Browne is elected to the Houston City Council, representing the Fifth Ward while chairing the Finance Committee in 1887. He runs for Mayor of Houston in 1892 and wins in a landslide. Browne’s first term as Mayor of Houston begins the same year as the Panic of 1893. He has campaigned on a platform of balancing the budget. The City of Houston runs budget deficits during Browne’s first term, but these deficits are proportionately lower than those in previous years. Browne had been an advocate for lowering municipal utility bills through municipal ownership of the utilities, however estimates for the City of Houston to build its own waterworks and electrical power plant go up to a range $500,000 to $900,000. Browne abandons this option while favoring a policy of dedicating all capital spending on street paving and sewerage. The Browne administration also hires a city planning expert to study demands based hypothetically on a population of 75,000.
Mayor Browne proposes converting the Houston Volunteer Firefighters to a professional department under municipal management. The City of Houston would have to buy existing equipment and horses from the volunteer department, but could lease firehouses and not be required to buy them. Houston City Council drafts an ordinance and passes it.
In April 1895, the Texas Supreme Court ruling in Higgins v. Bordages, “held that special assessment tax liens were unenforceable against urban homesteads.” The City of Houston imposes special tax levies for road and sewerage projects on owners of property abutting the sections of street being improved. The ruling effectively removes the only tool the city has for enforcing payment of the special assessments by homeowners. Road construction contractors stop all work because they fear the city will not pay them. Many homeowners stop paying their assessment bills.
To meet this immediate revenue crisis, the Browne administration devises a plan to issue $500,000 in municipal bonds to be sold over a three to four year period.
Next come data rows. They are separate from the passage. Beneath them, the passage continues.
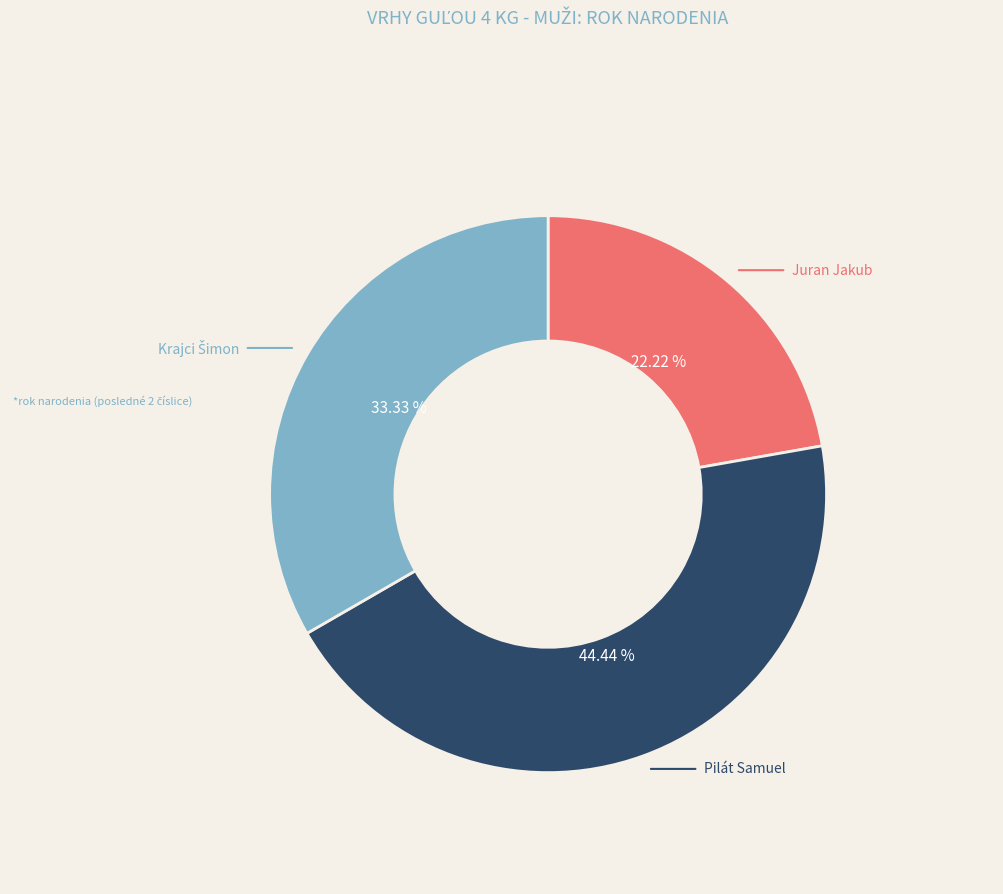

Is there a majority slice in this chart?

No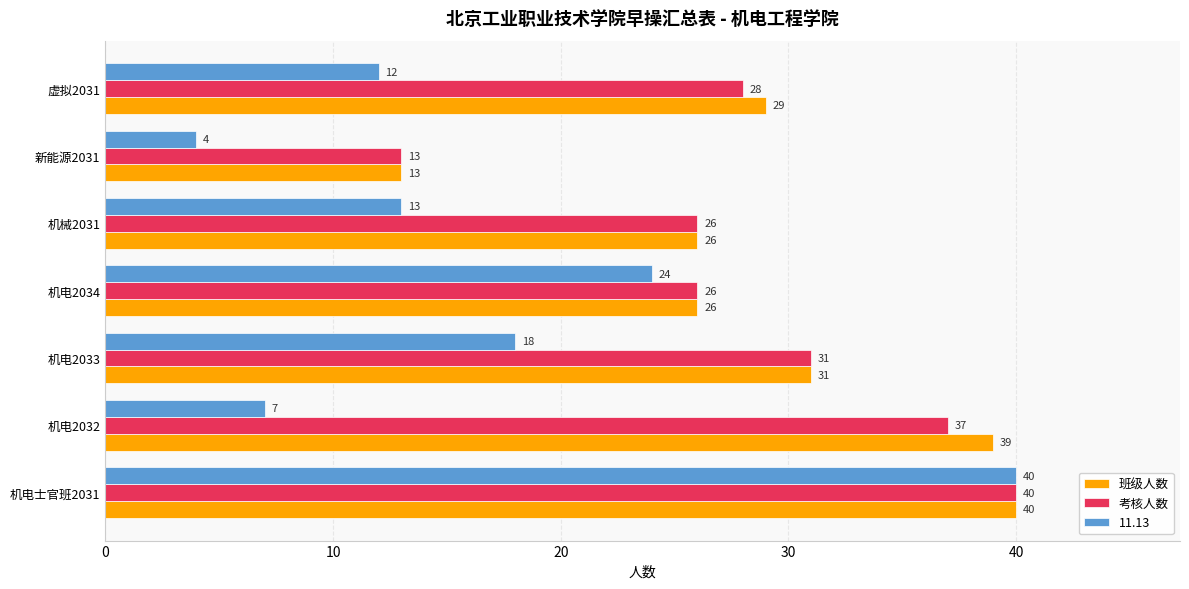

The 11.13 series shows 40 at 机电士官班2031. True or false?

True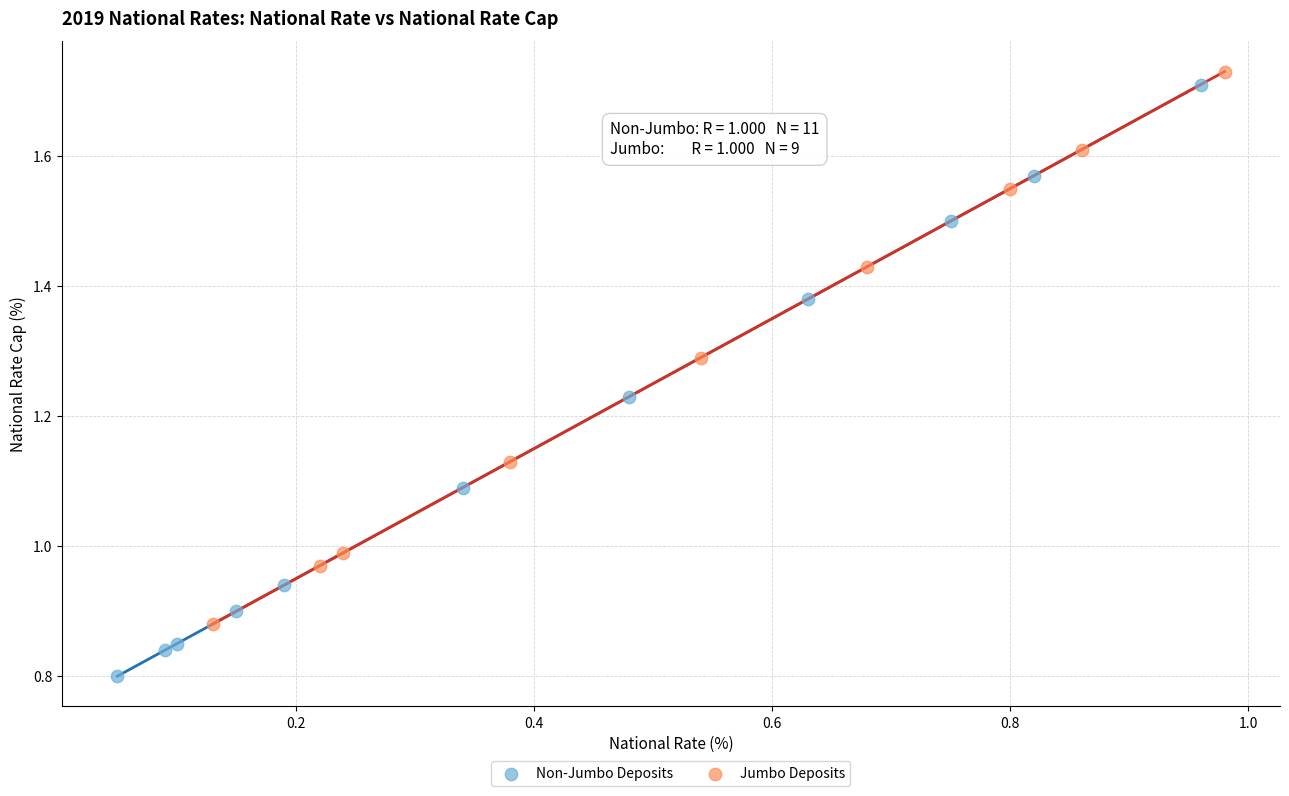

Which series has the widest spread of Y values?

Non-Jumbo Deposits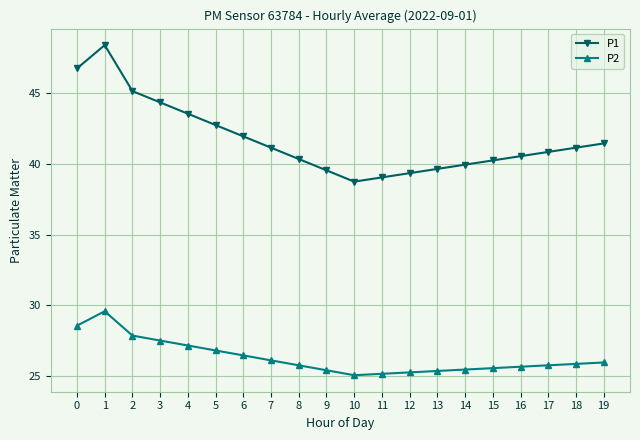

What is the average value of the P1 series?

41.7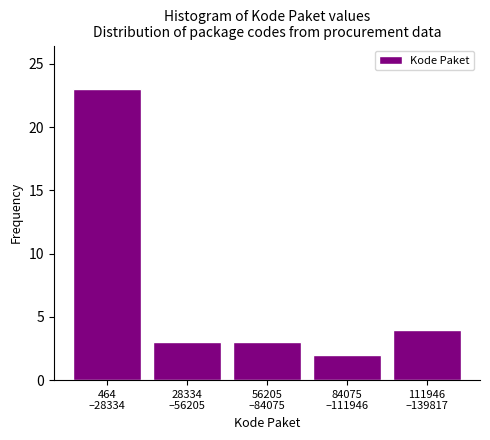

Reading left to right, what are all the values shown in this chart?

23	3	3	2	4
The Labor Council opposes the bonding measure and organizes to defeat the measure when the referendum makes it to the ballot. The City of Houston has to find another way to compensate for $300,000 in uncollected taxes.
Browne represents Houston in the Texas House of Representatives from 1897 to 1899, and again in 1907.
John Thomas Browne dies August 19, 1941 died of pneumonia in Houston and is buried at Glenwood Cemetery.